INSTRUCTIONS TO FOLLOW. When the line with "Kleinwagen handeln muß… der Chevy" appears below, start repeating lines exactly, and keep going through the line with "u thủ trẻ này có thể làm."; add nothing outside that span.

---------- RECORDS PROVIDED ----------

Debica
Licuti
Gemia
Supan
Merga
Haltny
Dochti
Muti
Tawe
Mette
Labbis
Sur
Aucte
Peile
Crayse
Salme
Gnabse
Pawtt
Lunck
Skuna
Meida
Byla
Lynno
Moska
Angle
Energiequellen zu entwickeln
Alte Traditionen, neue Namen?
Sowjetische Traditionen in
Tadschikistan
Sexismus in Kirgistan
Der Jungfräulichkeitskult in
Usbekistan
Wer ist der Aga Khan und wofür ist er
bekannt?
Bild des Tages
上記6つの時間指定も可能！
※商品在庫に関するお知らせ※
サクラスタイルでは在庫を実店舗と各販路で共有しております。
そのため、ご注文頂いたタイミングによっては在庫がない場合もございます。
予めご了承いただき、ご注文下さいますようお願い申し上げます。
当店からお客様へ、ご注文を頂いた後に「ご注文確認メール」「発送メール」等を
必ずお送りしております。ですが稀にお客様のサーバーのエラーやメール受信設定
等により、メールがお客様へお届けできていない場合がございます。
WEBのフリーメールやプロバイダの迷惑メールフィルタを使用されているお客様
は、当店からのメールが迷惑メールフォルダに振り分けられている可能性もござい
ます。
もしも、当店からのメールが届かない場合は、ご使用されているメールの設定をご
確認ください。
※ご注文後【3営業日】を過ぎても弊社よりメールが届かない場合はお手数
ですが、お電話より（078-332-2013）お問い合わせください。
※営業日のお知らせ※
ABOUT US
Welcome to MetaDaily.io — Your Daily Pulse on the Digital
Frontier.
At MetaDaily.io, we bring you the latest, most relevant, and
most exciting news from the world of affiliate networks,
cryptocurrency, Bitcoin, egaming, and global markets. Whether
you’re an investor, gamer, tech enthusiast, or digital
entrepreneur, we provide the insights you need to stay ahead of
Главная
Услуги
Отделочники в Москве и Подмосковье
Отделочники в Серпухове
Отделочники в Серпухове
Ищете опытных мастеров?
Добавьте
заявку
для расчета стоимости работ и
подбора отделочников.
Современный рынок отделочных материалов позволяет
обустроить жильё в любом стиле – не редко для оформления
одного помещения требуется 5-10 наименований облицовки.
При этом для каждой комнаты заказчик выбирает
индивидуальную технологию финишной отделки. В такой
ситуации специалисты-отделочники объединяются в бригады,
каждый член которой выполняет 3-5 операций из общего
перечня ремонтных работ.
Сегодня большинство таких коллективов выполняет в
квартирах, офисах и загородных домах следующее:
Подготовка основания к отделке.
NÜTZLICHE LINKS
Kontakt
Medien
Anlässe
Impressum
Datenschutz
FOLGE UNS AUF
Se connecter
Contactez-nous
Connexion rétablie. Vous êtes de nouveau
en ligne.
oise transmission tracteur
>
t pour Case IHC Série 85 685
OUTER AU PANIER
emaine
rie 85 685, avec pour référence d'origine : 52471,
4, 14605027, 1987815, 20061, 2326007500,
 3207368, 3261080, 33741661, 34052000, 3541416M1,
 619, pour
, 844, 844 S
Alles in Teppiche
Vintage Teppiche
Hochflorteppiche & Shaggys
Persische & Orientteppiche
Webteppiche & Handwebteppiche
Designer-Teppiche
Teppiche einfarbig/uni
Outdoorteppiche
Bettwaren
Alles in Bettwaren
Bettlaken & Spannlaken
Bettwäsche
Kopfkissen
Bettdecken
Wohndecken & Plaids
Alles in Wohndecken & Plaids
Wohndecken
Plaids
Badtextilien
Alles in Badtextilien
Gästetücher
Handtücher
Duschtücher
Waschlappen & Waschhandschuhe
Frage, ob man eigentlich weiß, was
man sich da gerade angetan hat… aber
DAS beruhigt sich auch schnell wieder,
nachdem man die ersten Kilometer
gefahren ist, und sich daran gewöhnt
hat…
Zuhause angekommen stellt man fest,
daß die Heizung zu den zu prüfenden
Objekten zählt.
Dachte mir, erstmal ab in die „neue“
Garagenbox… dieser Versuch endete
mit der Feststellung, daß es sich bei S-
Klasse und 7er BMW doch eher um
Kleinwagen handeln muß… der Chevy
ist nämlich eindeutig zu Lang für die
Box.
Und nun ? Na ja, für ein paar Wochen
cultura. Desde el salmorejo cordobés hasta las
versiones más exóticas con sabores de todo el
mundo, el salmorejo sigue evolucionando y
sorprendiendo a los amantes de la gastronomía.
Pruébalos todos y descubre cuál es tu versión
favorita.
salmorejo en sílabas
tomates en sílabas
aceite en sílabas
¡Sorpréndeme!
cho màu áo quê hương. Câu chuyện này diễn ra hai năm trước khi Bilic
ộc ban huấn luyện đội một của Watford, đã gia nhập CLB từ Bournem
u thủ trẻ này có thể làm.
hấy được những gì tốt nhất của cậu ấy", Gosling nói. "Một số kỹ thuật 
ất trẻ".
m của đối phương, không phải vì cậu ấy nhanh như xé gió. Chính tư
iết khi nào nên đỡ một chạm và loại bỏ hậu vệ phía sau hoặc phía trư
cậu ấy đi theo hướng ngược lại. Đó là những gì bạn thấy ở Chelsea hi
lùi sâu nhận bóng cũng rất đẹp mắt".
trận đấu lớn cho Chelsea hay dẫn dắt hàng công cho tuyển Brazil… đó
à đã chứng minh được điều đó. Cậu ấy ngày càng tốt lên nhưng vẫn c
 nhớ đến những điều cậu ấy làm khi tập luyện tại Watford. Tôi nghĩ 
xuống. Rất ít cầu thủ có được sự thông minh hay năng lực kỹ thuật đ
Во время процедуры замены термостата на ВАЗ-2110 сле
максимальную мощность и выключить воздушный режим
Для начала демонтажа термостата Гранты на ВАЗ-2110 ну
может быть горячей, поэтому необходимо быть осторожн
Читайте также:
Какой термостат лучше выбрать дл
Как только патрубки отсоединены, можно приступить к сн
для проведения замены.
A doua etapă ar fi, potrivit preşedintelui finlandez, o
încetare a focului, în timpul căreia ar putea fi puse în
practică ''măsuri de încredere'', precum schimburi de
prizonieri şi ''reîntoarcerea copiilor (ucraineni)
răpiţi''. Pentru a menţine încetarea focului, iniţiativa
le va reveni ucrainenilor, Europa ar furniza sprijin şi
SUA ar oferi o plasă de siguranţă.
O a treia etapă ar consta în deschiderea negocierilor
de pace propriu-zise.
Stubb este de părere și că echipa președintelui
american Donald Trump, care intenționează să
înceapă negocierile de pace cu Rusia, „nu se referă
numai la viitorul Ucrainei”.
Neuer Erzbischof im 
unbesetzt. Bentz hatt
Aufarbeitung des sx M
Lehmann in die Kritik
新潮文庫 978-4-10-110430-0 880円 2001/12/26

----------

EXERCISE SOLUTION.
Kleinwagen handeln muß… der Chevy
ist nämlich eindeutig zu Lang für die
Box.
Und nun ? Na ja, für ein paar Wochen
cultura. Desde el salmorejo cordobés hasta las
versiones más exóticas con sabores de todo el
mundo, el salmorejo sigue evolucionando y
sorprendiendo a los amantes de la gastronomía.
Pruébalos todos y descubre cuál es tu versión
favorita.
salmorejo en sílabas
tomates en sílabas
aceite en sílabas
¡Sorpréndeme!
cho màu áo quê hương. Câu chuyện này diễn ra hai năm trước khi Bilic
ộc ban huấn luyện đội một của Watford, đã gia nhập CLB từ Bournem
u thủ trẻ này có thể làm.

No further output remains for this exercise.